* **Exercise objective**
From the records below, copy out each line that has the word "trong".

====

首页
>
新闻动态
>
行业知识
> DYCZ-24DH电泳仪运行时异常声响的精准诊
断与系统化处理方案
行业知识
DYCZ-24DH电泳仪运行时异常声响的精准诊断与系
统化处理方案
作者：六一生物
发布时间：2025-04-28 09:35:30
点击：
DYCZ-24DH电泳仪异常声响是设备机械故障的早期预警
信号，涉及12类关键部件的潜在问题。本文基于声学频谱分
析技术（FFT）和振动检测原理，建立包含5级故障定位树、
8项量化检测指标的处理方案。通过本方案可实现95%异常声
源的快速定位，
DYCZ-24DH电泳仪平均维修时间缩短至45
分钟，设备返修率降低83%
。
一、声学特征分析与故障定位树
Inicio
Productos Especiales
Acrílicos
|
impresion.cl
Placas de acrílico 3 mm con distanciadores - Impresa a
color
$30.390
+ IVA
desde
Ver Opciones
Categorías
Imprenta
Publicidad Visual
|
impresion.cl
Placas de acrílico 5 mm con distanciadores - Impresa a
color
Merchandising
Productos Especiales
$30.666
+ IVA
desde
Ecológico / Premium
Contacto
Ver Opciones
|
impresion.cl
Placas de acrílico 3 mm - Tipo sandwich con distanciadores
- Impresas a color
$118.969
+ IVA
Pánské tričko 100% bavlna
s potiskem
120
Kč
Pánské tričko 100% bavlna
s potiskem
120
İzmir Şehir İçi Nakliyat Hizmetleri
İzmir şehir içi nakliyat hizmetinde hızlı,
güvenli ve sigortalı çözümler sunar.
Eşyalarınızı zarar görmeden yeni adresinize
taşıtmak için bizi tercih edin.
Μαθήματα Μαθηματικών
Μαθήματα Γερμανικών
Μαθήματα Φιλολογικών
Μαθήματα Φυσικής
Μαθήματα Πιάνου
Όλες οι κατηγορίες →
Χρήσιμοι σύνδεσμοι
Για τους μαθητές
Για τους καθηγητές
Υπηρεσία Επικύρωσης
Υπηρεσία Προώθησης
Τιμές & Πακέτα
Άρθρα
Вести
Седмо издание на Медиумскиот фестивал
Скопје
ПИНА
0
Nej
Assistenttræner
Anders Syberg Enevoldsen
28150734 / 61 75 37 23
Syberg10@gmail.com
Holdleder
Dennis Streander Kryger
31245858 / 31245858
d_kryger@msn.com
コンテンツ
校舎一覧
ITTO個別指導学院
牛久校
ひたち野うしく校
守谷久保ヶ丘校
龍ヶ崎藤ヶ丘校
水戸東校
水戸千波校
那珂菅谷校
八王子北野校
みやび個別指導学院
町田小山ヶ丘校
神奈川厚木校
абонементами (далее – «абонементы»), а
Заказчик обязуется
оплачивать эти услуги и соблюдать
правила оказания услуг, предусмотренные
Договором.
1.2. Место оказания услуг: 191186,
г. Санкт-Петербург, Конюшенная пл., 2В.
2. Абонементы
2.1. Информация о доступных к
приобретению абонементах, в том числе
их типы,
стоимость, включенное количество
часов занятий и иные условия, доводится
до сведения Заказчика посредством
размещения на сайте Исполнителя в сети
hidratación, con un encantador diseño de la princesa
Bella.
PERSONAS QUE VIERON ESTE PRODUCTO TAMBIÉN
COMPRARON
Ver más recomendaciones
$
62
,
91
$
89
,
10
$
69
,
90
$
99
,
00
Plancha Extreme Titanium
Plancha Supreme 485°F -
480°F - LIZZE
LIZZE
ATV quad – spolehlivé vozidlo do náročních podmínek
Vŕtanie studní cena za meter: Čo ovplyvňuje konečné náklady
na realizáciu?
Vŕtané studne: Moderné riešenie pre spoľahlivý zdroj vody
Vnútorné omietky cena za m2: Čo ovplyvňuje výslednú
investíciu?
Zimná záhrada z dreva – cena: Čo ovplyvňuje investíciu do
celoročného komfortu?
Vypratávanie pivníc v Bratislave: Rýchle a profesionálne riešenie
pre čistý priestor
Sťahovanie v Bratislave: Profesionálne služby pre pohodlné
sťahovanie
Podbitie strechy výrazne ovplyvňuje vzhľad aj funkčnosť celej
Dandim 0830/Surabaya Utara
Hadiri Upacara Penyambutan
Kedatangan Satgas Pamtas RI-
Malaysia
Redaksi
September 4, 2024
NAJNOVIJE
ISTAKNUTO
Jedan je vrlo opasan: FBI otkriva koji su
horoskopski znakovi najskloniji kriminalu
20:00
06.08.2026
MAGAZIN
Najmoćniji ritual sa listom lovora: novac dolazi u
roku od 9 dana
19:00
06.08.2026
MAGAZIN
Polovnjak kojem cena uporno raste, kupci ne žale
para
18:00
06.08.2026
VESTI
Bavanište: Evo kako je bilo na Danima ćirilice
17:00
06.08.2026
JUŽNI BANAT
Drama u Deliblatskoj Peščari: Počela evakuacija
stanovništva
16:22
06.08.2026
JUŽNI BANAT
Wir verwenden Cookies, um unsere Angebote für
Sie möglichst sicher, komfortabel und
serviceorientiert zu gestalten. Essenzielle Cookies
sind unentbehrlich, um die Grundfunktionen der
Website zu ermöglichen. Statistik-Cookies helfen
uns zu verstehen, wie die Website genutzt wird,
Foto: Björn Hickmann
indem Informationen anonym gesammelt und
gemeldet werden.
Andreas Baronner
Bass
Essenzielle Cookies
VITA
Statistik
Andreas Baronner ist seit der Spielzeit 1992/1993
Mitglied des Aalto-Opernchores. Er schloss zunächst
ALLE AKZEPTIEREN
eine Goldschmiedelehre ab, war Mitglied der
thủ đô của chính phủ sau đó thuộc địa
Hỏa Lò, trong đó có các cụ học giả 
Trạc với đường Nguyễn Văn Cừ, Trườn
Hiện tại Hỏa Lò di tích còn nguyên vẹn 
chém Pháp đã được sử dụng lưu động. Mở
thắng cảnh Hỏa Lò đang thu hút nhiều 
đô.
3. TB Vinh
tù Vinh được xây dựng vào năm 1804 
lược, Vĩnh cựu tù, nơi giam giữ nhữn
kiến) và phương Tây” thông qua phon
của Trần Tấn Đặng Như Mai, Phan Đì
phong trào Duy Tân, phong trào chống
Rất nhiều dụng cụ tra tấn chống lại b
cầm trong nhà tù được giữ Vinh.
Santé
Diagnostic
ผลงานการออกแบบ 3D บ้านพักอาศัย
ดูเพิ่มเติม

====

* **Solution to this problem**
Hỏa Lò, trong đó có các cụ học giả 
cầm trong nhà tù được giữ Vinh.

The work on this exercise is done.